Ouch! You really should stop any further contributions to this fund today. You can get far better value from EBS or Quinn Life or shop around through a nil-commission broker.

I can't answer your other questions about holding shares through a directors pension, but hopefully others will help.
 
In relation to the 5% and 2%, I am not sure it is that simple.
My understanding is that the 2% charge applies only for a number of years (maybe 10) and then reduces to 0.75%. In addition, bonus are added to the value of the fund over the term of the plan thus in effect giving you back some of the 2% charge over time.
 
It might be a good idea to consult with a fee-based authorised advisor for a proper independent evaluation of this policy and any alternatives.
 
Conan said:
In relation to the 5% and 2%, I am not sure it is that simple.
My understanding is that the 2% charge applies only for a number of years (maybe 10) and then reduces to 0.75%. In addition, bonus are added to the value of the fund over the term of the plan thus in effect giving you back some of the 2% charge over time.

Whoopy doo! You get back some of the 2% - the pension fund still has to grow by more than 5% just to break even!
 
Since posting this I have been looking around a bit and realise that I could be doing a lot better.

Thanks all, I will let you know what I do in due course. : )
 
Never trust someone who says charges will reduce in a few years.

In variable cahrge policies (basis of the contract) the amc can reduce but the other charges can be increased.

Peter robbing Paul.

The cheap providers, Quinn, EBs may well be low cost but are equally likely to be low class also.

Get a nil commission contract and pay a fee for it.
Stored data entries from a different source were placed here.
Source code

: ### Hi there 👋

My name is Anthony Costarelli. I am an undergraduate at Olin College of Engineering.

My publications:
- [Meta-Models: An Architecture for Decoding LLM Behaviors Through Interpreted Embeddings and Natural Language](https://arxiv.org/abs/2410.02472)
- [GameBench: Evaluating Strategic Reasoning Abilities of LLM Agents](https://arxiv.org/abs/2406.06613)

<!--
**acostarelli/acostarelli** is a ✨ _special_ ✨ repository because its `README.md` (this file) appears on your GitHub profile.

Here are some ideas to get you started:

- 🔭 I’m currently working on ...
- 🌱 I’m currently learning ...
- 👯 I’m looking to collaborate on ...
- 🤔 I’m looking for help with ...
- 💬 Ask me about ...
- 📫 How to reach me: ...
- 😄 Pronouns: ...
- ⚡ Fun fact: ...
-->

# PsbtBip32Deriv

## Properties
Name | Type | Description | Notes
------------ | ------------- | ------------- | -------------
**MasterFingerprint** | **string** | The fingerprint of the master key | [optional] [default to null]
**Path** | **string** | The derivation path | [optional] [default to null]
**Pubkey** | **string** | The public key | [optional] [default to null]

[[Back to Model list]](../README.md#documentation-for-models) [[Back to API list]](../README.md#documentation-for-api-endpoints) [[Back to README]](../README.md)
Ask a good AA.
 
RS2K said:
The cheap providers, Quinn, EBs may well be low cost but are equally likely to be low class also.
Is this a personal opinion, a professional opinion or a verifiable (with supporting data) fact?
 
Clio 99 - three things you neeed to consider re your pension


a) charges............

b) fund performance (take care not to opt for someone who offers 1% less charges but consistent dismal fund performance - latter potentially outweighs the former)

c) service/flexibility - likely your circumstances will change during life of pension, make sure your provider can cater for changes you will want to make during the life of your pension.
 
RainyDay said:
Is this a personal opinion, a professional opinion or a verifiable (with supporting data) fact?

Personal opinion only. Unverified.

But remember cheap isn't necessarily best.